> EXERCISE: Within the entries below, find each line containing the word "SQUARE" and copy it.

> SOURCE DATA:
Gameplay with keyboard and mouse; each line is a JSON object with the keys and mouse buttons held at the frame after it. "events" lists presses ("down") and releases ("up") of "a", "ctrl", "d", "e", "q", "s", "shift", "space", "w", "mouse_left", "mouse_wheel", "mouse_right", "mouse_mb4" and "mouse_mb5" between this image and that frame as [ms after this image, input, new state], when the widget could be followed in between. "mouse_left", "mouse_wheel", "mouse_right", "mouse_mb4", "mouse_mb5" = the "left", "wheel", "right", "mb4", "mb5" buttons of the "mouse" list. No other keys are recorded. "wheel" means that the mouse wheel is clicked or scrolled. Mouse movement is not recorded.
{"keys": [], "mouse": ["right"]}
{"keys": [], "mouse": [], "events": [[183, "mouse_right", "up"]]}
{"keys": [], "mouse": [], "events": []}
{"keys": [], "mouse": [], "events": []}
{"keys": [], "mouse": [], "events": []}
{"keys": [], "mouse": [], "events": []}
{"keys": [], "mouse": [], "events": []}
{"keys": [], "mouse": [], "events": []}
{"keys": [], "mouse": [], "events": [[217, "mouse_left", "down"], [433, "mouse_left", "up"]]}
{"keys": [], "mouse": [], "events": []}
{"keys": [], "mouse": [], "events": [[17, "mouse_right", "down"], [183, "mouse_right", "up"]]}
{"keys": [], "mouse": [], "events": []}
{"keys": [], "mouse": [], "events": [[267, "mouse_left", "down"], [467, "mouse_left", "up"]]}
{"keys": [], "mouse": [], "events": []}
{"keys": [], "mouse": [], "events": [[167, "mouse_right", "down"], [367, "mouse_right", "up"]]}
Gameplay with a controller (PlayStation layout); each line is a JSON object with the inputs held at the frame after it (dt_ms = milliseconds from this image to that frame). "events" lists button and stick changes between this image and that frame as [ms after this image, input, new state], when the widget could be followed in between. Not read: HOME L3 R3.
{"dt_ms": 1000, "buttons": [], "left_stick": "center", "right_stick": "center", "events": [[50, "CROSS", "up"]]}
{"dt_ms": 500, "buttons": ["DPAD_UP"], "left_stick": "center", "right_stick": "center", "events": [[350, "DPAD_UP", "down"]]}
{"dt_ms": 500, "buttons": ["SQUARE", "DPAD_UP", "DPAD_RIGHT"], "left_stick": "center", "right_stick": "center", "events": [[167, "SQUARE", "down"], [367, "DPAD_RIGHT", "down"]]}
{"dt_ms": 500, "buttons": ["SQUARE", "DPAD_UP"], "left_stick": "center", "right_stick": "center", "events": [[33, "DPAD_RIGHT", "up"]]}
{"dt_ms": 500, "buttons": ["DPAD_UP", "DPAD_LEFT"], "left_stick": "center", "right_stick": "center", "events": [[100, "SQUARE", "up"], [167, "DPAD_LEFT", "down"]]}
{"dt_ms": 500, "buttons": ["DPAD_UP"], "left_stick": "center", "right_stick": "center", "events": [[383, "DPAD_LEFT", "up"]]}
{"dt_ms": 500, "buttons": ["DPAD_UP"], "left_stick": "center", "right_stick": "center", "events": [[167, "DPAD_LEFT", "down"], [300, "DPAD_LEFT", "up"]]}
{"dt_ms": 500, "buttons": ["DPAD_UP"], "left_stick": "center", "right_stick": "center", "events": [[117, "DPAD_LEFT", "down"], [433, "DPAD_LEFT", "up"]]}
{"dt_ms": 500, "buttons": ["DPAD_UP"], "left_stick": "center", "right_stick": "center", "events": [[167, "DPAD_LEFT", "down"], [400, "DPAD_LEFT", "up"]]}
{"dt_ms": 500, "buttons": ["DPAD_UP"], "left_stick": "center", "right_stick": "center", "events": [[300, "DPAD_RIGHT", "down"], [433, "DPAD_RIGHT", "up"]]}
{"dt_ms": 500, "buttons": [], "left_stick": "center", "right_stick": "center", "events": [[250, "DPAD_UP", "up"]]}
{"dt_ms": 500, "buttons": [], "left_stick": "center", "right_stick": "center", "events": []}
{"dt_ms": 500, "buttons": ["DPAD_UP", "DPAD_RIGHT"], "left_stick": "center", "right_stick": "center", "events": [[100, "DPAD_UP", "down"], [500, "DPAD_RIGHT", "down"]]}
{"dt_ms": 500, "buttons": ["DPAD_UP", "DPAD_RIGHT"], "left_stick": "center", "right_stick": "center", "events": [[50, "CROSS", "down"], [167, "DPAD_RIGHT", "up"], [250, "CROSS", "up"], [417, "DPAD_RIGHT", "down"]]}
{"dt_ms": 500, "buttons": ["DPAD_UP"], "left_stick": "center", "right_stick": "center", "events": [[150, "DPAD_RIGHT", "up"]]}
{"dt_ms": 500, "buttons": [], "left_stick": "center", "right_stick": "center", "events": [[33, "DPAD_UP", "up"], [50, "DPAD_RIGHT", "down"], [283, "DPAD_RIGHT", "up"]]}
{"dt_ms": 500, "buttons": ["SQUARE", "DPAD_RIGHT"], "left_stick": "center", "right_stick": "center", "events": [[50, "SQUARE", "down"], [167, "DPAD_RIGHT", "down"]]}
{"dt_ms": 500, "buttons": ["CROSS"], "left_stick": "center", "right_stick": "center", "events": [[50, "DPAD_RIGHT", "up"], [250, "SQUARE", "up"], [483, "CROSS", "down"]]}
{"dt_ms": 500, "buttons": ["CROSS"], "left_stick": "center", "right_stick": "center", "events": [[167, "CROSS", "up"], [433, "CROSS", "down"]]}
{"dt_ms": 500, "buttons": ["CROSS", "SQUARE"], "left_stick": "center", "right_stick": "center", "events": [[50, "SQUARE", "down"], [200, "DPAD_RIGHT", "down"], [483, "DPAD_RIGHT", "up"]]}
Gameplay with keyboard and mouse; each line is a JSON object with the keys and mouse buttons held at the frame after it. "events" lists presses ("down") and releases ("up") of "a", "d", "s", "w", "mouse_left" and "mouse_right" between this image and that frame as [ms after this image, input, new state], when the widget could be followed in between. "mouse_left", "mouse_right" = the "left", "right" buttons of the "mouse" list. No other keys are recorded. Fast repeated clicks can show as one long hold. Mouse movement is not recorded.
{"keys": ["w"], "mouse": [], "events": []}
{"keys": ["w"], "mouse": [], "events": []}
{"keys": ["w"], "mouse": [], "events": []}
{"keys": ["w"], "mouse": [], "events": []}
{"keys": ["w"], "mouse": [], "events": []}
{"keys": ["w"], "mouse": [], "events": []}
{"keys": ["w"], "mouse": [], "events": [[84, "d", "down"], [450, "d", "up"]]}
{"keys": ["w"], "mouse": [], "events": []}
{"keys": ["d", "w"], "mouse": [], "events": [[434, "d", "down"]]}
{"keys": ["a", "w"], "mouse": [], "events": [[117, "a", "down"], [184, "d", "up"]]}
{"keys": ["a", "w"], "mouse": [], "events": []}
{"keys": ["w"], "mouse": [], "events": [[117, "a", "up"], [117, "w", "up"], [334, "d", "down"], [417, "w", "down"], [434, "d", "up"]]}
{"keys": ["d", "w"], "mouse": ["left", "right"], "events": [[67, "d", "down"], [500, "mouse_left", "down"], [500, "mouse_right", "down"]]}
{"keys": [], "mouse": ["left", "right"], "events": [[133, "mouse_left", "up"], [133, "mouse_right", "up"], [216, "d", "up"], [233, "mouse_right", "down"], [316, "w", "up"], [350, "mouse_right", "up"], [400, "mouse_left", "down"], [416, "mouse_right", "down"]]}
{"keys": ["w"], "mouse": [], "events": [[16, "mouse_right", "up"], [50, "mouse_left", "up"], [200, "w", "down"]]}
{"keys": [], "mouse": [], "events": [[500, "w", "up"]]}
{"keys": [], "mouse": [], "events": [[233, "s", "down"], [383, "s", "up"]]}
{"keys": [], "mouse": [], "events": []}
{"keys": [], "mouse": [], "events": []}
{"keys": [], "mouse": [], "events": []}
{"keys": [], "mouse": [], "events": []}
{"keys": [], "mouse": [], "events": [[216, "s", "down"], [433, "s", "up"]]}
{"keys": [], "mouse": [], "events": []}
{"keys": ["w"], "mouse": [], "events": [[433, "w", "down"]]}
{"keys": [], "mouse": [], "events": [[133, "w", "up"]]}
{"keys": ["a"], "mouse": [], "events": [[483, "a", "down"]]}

> WRITTEN SOLUTION:
{"dt_ms": 500, "buttons": ["SQUARE", "DPAD_UP", "DPAD_RIGHT"], "left_stick": "center", "right_stick": "center", "events": [[167, "SQUARE", "down"], [367, "DPAD_RIGHT", "down"]]}
{"dt_ms": 500, "buttons": ["SQUARE", "DPAD_UP"], "left_stick": "center", "right_stick": "center", "events": [[33, "DPAD_RIGHT", "up"]]}
{"dt_ms": 500, "buttons": ["DPAD_UP", "DPAD_LEFT"], "left_stick": "center", "right_stick": "center", "events": [[100, "SQUARE", "up"], [167, "DPAD_LEFT", "down"]]}
{"dt_ms": 500, "buttons": ["SQUARE", "DPAD_RIGHT"], "left_stick": "center", "right_stick": "center", "events": [[50, "SQUARE", "down"], [167, "DPAD_RIGHT", "down"]]}
{"dt_ms": 500, "buttons": ["CROSS"], "left_stick": "center", "right_stick": "center", "events": [[50, "DPAD_RIGHT", "up"], [250, "SQUARE", "up"], [483, "CROSS", "down"]]}
{"dt_ms": 500, "buttons": ["CROSS", "SQUARE"], "left_stick": "center", "right_stick": "center", "events": [[50, "SQUARE", "down"], [200, "DPAD_RIGHT", "down"], [483, "DPAD_RIGHT", "up"]]}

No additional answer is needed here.